* Actividades:
A - Según el texto sobre la juventud, ¿durante cuánto tiempo ensayó Venezuela el odio y la violencia?
B - Prolonga el texto sobre la juventud a partir de su última oración.

##### Texto para leer #####

Siempre estará brillando el sol
Muchachos: la juventud se caracteriza por un atributo irrenunciable: mirar al porvenir con alegría. Cuando el hombre mira el futuro con tristeza y comienza a nutrirse, exclusivamente, de los recuerdos del pasado, es que se le acabó el mejor período de la vida. Para ustedes empieza ahora, de verdad, la primera juventud. ¡A mirar hacia adelante con entusiasmo! A saber que hay muchos y tremendos problemas, injusticias y dificultades, pero que no se curan negándose y no se remedian con el odio y la violencia. El odio y la violencia los ensayó Venezuela durante más de cien años con frenesí y ansias de destrucción, y su consecuencia fue, al cabo de un siglo, convertir en uno de los países más atrasados de América y del mundo a la cuna de las más altas glorias de América Latina. Ahora debemos mirar hacia adelante con entusiasmo, con coraje, con fe y con decisión.

##### Datos proporcionados #####

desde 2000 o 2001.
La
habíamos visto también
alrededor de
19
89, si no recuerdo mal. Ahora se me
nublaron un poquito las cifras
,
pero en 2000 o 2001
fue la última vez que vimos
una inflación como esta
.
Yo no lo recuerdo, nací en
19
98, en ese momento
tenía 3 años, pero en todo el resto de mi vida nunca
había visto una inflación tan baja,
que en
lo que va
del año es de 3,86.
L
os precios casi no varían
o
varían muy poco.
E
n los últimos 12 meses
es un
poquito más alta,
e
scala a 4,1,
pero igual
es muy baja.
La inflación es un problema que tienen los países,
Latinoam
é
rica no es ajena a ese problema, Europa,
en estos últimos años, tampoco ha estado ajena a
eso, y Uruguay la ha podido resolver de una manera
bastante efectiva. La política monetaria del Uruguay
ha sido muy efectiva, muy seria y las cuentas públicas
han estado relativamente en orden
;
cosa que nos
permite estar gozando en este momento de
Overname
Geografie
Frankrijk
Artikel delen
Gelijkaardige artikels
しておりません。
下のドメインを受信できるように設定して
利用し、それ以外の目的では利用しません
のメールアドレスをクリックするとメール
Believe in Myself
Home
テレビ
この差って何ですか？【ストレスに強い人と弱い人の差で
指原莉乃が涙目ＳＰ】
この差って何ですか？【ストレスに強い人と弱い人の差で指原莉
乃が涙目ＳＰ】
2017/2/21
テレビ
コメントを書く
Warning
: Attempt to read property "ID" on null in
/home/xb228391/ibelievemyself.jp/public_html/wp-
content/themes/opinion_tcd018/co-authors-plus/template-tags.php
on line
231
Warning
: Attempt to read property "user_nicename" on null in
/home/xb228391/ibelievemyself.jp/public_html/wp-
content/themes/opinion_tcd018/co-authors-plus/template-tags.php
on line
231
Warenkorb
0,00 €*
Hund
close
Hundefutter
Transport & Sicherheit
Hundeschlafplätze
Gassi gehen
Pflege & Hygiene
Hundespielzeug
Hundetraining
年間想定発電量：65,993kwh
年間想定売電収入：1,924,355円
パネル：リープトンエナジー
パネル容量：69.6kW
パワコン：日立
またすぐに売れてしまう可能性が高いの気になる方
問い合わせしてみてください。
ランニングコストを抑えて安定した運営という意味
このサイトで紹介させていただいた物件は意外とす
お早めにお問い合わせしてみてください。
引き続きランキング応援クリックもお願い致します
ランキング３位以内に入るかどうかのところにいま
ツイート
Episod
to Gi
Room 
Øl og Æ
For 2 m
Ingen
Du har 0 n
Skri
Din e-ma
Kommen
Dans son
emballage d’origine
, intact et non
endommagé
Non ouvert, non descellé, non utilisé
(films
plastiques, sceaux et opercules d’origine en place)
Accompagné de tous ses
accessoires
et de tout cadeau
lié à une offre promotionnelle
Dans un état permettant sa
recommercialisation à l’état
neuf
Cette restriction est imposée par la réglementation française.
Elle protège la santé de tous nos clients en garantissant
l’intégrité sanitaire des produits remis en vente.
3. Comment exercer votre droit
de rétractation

#####

* Respuestas:
A - Durante más de cien años.

B -
Lo que le deseo a mi hijo se lo deseo a cada uno de los ciento y más bachilleres aquí reunidos: que en medio de sus mortificaciones, de sus preocupaciones, de sus inquietudes, de la rebeldía que le sale contra aquello que no refleja la plenitud de la justicia, encuentre su camino a través de la voluntad de servicio, de la confianza en Dios y en sí mismo, con la cual se pueden afrontar todas las tempestades, en la seguridad de que tras la oscuridad de la noche siempre estará brillando el sol de la mañana.